BEGIN Task inputs

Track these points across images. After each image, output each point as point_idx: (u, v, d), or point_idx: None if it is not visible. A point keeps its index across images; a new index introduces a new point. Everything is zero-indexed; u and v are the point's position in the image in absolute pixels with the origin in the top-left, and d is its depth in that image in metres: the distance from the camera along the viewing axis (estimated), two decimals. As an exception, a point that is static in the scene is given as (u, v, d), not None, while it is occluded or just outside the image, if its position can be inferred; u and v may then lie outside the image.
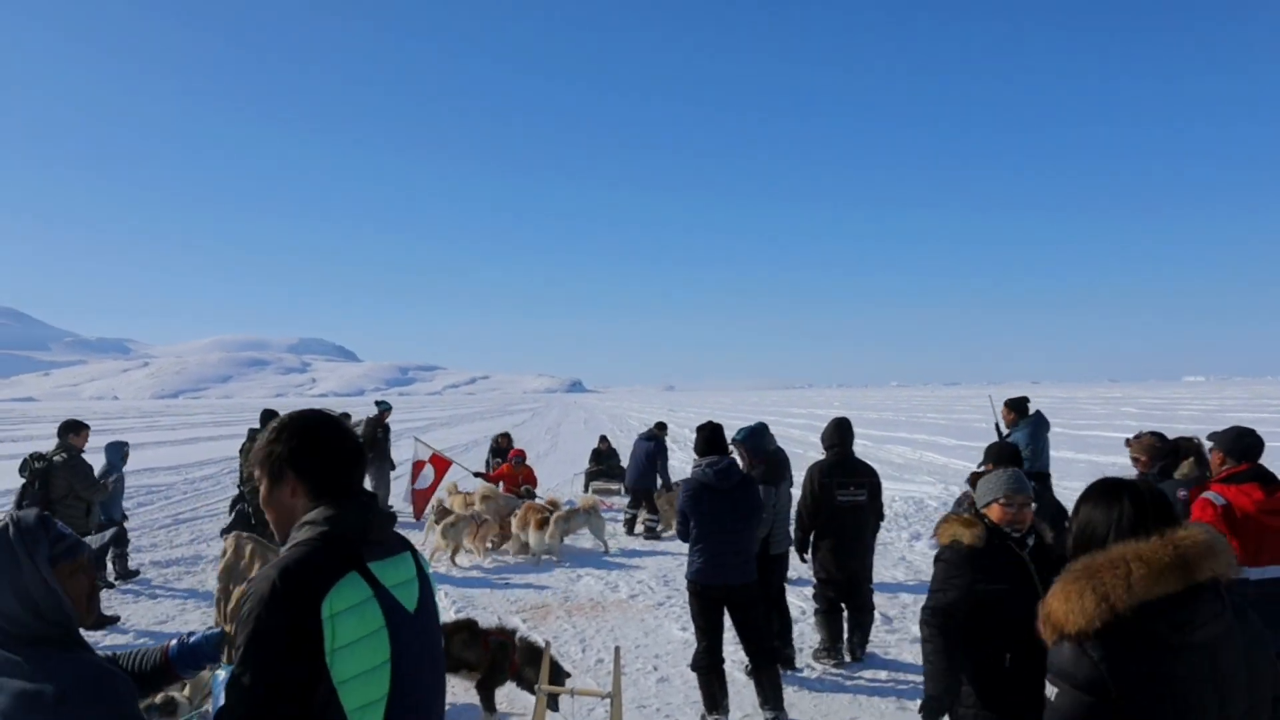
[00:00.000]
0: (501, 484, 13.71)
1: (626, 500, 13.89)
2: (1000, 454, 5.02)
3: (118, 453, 10.18)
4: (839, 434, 7.16)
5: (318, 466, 2.22)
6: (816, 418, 49.44)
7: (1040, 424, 8.95)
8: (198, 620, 8.44)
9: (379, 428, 14.48)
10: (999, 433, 9.32)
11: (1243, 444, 4.43)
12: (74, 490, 8.48)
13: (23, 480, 8.49)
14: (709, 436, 5.96)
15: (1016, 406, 9.13)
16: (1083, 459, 22.11)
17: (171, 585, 9.96)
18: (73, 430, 8.73)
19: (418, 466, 13.69)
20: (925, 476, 18.55)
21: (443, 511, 11.65)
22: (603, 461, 17.69)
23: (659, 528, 12.80)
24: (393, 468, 14.89)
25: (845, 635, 7.04)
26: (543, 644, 5.67)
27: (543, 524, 11.08)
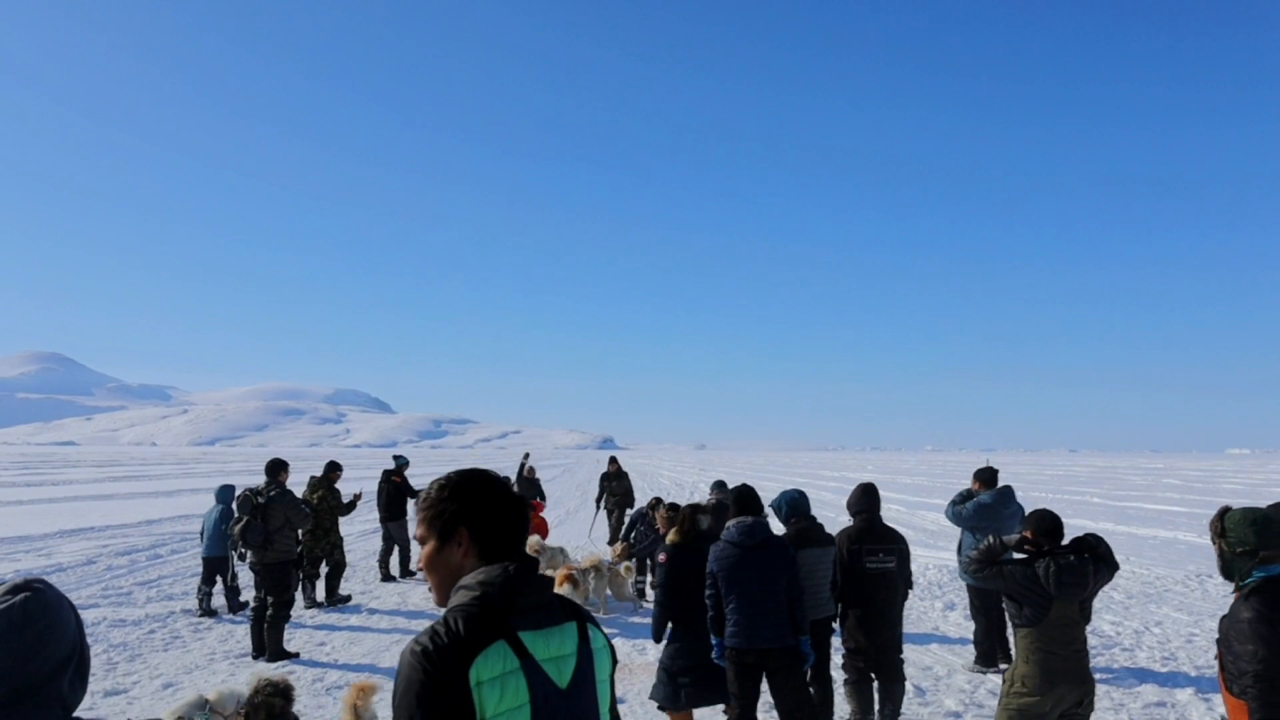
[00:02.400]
0: None
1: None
2: (1039, 524, 4.95)
3: (230, 494, 11.06)
4: (866, 499, 7.06)
5: (491, 526, 2.18)
6: (848, 480, 48.82)
7: (1002, 497, 8.49)
8: (225, 671, 8.47)
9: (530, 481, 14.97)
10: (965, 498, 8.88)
11: None
12: (289, 521, 9.36)
13: (245, 517, 9.25)
14: (737, 497, 5.99)
15: (984, 477, 8.80)
16: (1122, 530, 21.62)
17: (202, 634, 10.00)
18: (282, 469, 9.76)
19: None
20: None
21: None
22: (612, 482, 16.84)
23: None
24: None
25: (876, 707, 6.88)
26: None
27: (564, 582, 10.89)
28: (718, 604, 5.74)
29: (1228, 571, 3.63)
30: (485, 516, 2.16)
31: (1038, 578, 4.75)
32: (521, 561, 2.14)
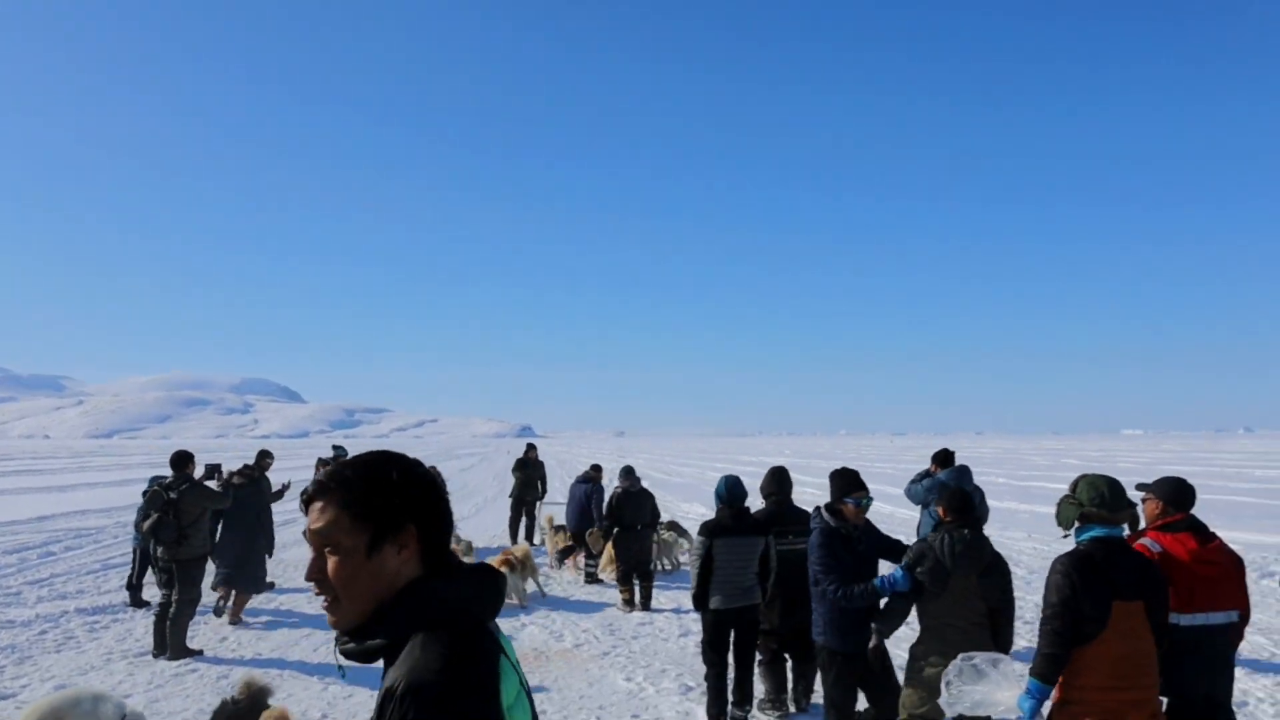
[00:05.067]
0: None
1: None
2: (951, 501, 5.12)
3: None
4: (776, 482, 7.15)
5: (440, 524, 1.76)
6: (763, 465, 49.33)
7: (959, 475, 8.78)
8: (123, 671, 8.11)
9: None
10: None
11: (1182, 494, 4.56)
12: (204, 512, 9.09)
13: (155, 514, 8.81)
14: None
15: (941, 459, 9.13)
16: (1024, 509, 22.48)
17: (98, 633, 9.56)
18: (188, 461, 9.35)
19: None
20: (884, 525, 18.64)
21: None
22: (528, 470, 16.56)
23: (598, 570, 12.76)
24: None
25: (790, 685, 7.00)
26: None
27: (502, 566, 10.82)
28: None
29: (1058, 518, 4.15)
30: (436, 511, 1.74)
31: (935, 552, 4.93)
32: (471, 563, 1.81)
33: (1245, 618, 4.47)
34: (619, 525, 11.12)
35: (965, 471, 8.88)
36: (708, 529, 6.78)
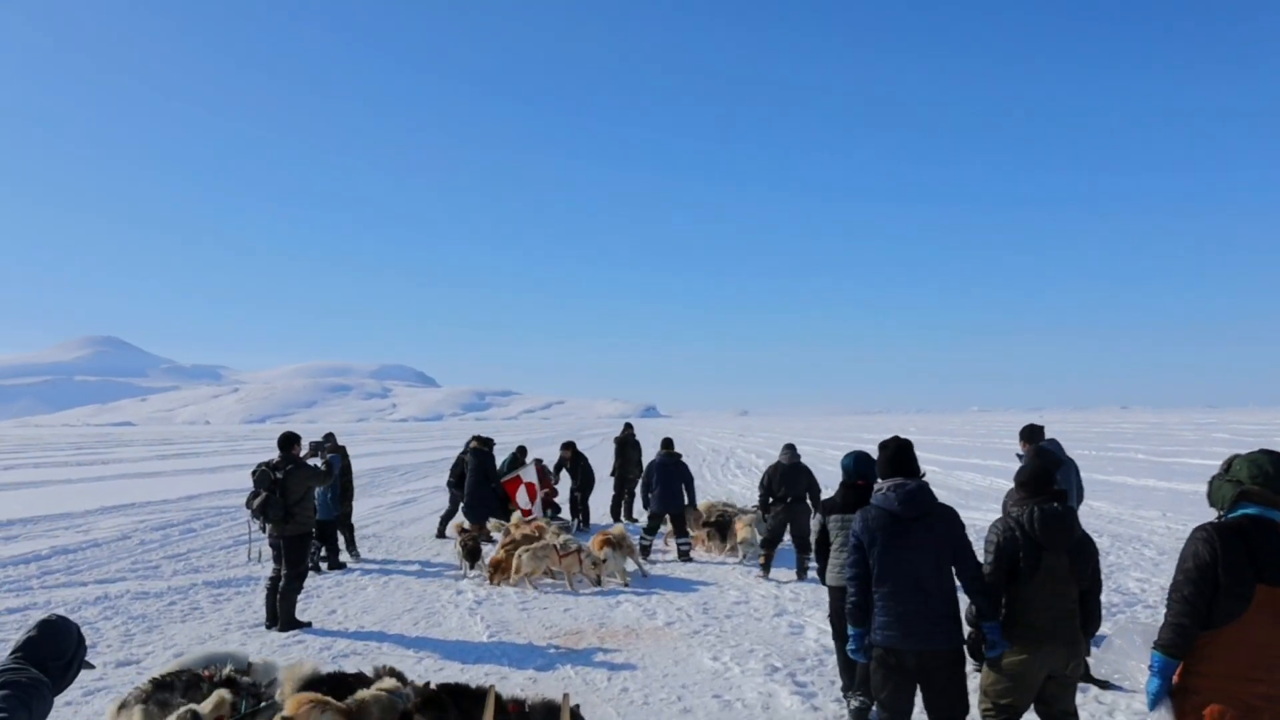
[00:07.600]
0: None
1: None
2: (1018, 475, 4.78)
3: (338, 462, 12.41)
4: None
5: None
6: (888, 443, 48.22)
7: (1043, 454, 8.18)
8: (237, 640, 8.56)
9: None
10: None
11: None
12: (309, 490, 9.53)
13: (264, 492, 9.35)
14: (893, 455, 4.92)
15: (1028, 435, 8.45)
16: (1164, 486, 21.09)
17: (220, 605, 10.14)
18: (295, 442, 9.87)
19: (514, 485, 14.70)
20: (993, 504, 17.85)
21: (469, 541, 11.71)
22: (628, 449, 16.90)
23: (690, 550, 12.73)
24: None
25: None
26: (560, 700, 5.22)
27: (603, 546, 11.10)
28: (864, 587, 4.78)
29: (1211, 498, 3.84)
30: None
31: (1024, 528, 4.58)
32: None
33: None
34: (772, 497, 11.34)
35: (1055, 446, 8.25)
36: (822, 506, 6.67)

END Task inputs

● Work request
The entries above should be retyped exactly, minus any pictures.

● Answer section
Track these points across images. After each image, output each point as point_idx: (u, v, d), or point_idx: None if it is not visible. A point keeps its index across images; a new index introduces a new point. Everything is zero-indexed; u and v are the point's position in the image in absolute pixels with the origin in the top-left, and d is its depth in that image in metres: the distance from the camera along the viewing axis (estimated), two decimals. As an exception, a point that is static in the scene is given as (u, v, d), not None, while it is occluded or just outside the image, if its position can be inferred; u and v may then lie outside the image.
[00:00.000]
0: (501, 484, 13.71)
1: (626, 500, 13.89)
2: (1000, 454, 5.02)
3: (118, 453, 10.18)
4: (839, 434, 7.16)
5: (318, 466, 2.22)
6: (816, 418, 49.44)
7: (1040, 424, 8.95)
8: (198, 620, 8.44)
9: (379, 428, 14.48)
10: (999, 433, 9.32)
11: (1243, 444, 4.43)
12: (74, 490, 8.48)
13: (23, 480, 8.49)
14: (709, 436, 5.96)
15: (1016, 406, 9.13)
16: (1083, 459, 22.11)
17: (171, 585, 9.96)
18: (73, 430, 8.73)
19: (418, 466, 13.69)
20: (925, 476, 18.55)
21: (443, 511, 11.65)
22: (603, 461, 17.69)
23: (659, 528, 12.80)
24: (393, 468, 14.89)
25: (845, 635, 7.04)
26: (543, 644, 5.67)
27: (543, 524, 11.08)
[00:02.400]
0: None
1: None
2: (1039, 524, 4.95)
3: (230, 494, 11.06)
4: (866, 499, 7.06)
5: (491, 526, 2.18)
6: (848, 480, 48.82)
7: (1002, 497, 8.49)
8: (225, 671, 8.47)
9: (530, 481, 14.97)
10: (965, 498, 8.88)
11: None
12: (289, 521, 9.36)
13: (245, 517, 9.25)
14: (737, 497, 5.99)
15: (984, 477, 8.80)
16: (1122, 530, 21.62)
17: (202, 634, 10.00)
18: (282, 469, 9.76)
19: None
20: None
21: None
22: (612, 482, 16.84)
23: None
24: None
25: (876, 707, 6.88)
26: None
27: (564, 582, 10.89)
28: (718, 604, 5.74)
29: (1228, 571, 3.63)
30: (485, 516, 2.16)
31: (1038, 578, 4.75)
32: (521, 561, 2.14)
[00:05.067]
0: None
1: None
2: (951, 501, 5.12)
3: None
4: (776, 482, 7.15)
5: (440, 524, 1.76)
6: (763, 465, 49.33)
7: (959, 475, 8.78)
8: (123, 671, 8.11)
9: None
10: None
11: (1182, 494, 4.56)
12: (204, 512, 9.09)
13: (155, 514, 8.81)
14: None
15: (941, 459, 9.13)
16: (1024, 509, 22.48)
17: (98, 633, 9.56)
18: (188, 461, 9.35)
19: None
20: (884, 525, 18.64)
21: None
22: (528, 470, 16.56)
23: (598, 570, 12.76)
24: None
25: (790, 685, 7.00)
26: None
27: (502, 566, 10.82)
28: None
29: (1058, 518, 4.15)
30: (436, 511, 1.74)
31: (935, 552, 4.93)
32: (471, 563, 1.81)
33: (1245, 618, 4.47)
34: (619, 525, 11.12)
35: (965, 471, 8.88)
36: (708, 529, 6.78)
[00:07.600]
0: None
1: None
2: (1018, 475, 4.78)
3: (338, 462, 12.41)
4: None
5: None
6: (888, 443, 48.22)
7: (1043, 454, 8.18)
8: (237, 640, 8.56)
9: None
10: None
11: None
12: (309, 490, 9.53)
13: (264, 492, 9.35)
14: (893, 455, 4.92)
15: (1028, 435, 8.45)
16: (1164, 486, 21.09)
17: (220, 605, 10.14)
18: (295, 442, 9.87)
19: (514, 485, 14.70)
20: (993, 504, 17.85)
21: (469, 541, 11.71)
22: (628, 449, 16.90)
23: (690, 550, 12.73)
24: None
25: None
26: (560, 700, 5.22)
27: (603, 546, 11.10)
28: (864, 587, 4.78)
29: (1211, 498, 3.84)
30: None
31: (1024, 528, 4.58)
32: None
33: None
34: (772, 497, 11.34)
35: (1055, 446, 8.25)
36: (822, 506, 6.67)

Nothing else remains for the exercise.